Аплодисменты обрушивались на нас после каждого номера. И этот день стал днем нашего триумфа.
Сейчас, вспоминая тот первый концерт, я стараюсь понять, в чем заключалась причина успеха, что привлекало зрителей в наших выступлениях. Это всегда трудно определить, а особенно участникам.
Проще всего сказать, что успех заключался в новизне – таких номеров, как наш теаджаз, тогда на эстраде не было. Были джазы, созданные по образцу заграничных, – их музыка и их манера кому-то нравились очень, кому-то не нравились совсем. Мы же предложили совершенно новый, никем еще не испробованный жанр – театрализованный джаз. Что это значит?

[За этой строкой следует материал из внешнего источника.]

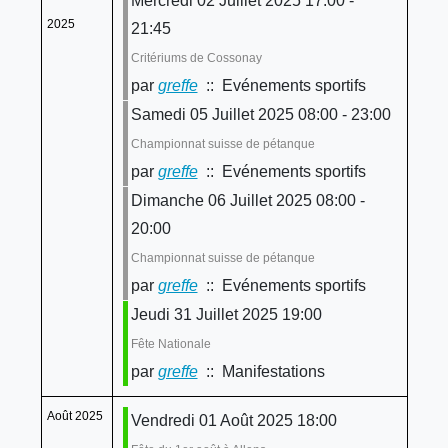
Mercredi 02 Juillet 2025 17:00 -
2025
21:45
Critériums de Cossonay
par
greffe
:: Evénements sportifs
Samedi 05 Juillet 2025 08:00 - 23:00
Championnat suisse de pétanque
par
greffe
:: Evénements sportifs
Dimanche 06 Juillet 2025 08:00 -
20:00
Championnat suisse de pétanque
par
greffe
:: Evénements sportifs
Jeudi 31 Juillet 2025 19:00
Fête Nationale
par
greffe
:: Manifestations
Août 2025
Vendredi 01 Août 2025 18:00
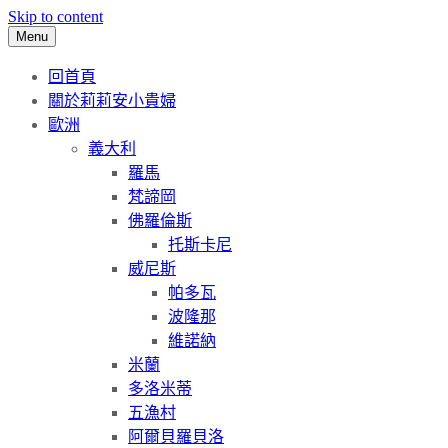
Skip to content
Menu
回首頁
關於莉莉安小貴婦
歐洲
義大利
羅馬
梵諦岡
佛羅倫斯
托斯卡尼
威尼斯
帕多瓦
波隆那
維諾納
米蘭
多洛米蒂
五漁村
阿爾貝羅貝洛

Инструментальные ансамбли всегда немного кажутся составленными из абстрактных, бесплотных, бесхарактерных людей, которые воспринимаются как части большого механизма. У нас же каждый музыкант становился самостоятельным характером. Наши музыканты вступали друг с другом не только в чисто музыкальные, но и в человеческие взаимоотношения. Оркестранты не были прикованы к своему месту, они вставали, подходили друг к другу, к дирижеру и вступали в разговор при помощи или инструментов, или слова. Это были беседы и споры, поединки и примирения. Музыкальные инструменты как бы очеловечивались, приобретая индивидуальность, и в свою очередь окрашивали своим характером поведение музыканта. «Человек-тромбон» – и за этим нам уже рисовался какой-то определенный тип человека, «человек-труба», «человек-саксофон»…

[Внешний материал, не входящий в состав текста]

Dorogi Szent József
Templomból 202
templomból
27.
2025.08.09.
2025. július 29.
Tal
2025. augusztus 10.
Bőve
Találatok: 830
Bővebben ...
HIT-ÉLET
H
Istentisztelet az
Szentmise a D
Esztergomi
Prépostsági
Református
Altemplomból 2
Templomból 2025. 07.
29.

И дирижер – он тоже не был просто руководителем музыкантов, он был живым человеком, со всеми присущими человеку достоинствами, недостатками, слабостями и пристрастиями. Дирижируя, я вступал со своими музыкантами в самые разные отношения. С одними я перебрасывался шуткой, других подбадривал, третьих призывал к порядку. Я представлял их каждого в отдельности публике, но не сразу, а по ходу действия. Разыгрывая, например, сцену "Пароход «Анюта», которая шла в специальных декорациях, изображавших лодку, я представлял зрителям уже не музыкантов, а бурлаков. А так как музыканты и бурлаки люди довольно контрастные, то комический эффект возникал сразу.

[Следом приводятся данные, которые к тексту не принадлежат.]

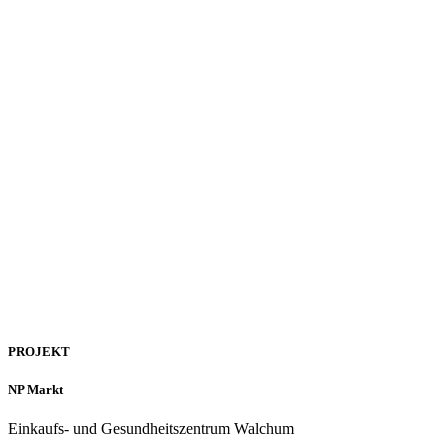
PROJEKT
NP Markt
Einkaufs- und Gesundheitszentrum Walchum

– А вот самый главный наш бурлак, – говорил я, показывая на Осипа Гершковича, который ходил тогда в пенсне, и добавлял:
– Эй, Ося, не спи.
Вся наша программа была пересыпана шутками, остротами, подыгрываниями. И перед зрителем возникал не просто оркестр, а компания, коллектив веселых, неунывающих людей, с которыми весело, с которыми не пропадешь. Надо помнить, что это был конец двадцатых годов, начало первой пятилетки, начало коллективизации. Понятие «коллектив» было знаменем времени. А коллектив и энтузиазм – нерасторжимы. Я думаю, что именно в соответствии духу времени, в задоре и оптимизме и была главная причина успеха нашей первой программы.
Другой причиной был репертуар. Я много думал над тем, с чем выйдем мы впервые к зрителям.
Сейчас мне самому трудно в это поверить, но в нашу первую программу не входило ни одной советской массовой песни, то есть того, что очень скоро станет главным, определяющим для наших программ. А не было их по нескольким причинам. Во-первых, и самих массовых песен тогда еще было немного, этот жанр только начинался, композиторы еще только пробовали в нем свои силы. приноравливались, прислушивались к музыке улиц, к новой музыке труда. А с другой стороны, джаз и советская песня… Примерно лет десять спустя я выразил свои сомнения следующими словами: «Оказалось, что когда я опасался включать в джаз тексты советских песен, боясь их профанации, то это были совершенно напрасные страхи». – Так написал я в небольшой заметке, опубликованной «Вечерней Москвой» летом 1936 года.
Действительно, джаз в те годы все-таки был для нас явлением новым, экзотическим, он не совсем еще приладился, сплавился, сплелся с новой жизнью, и казалось, что советская песня – это репертуар не для джаза.
Мы начали свое памятное выступление фокстротом – как бы демонстрируя и характерный репертуар джаза и свое мастерство, убеждая слушателей, что мы делаем попытку отнюдь не с негодными средствами.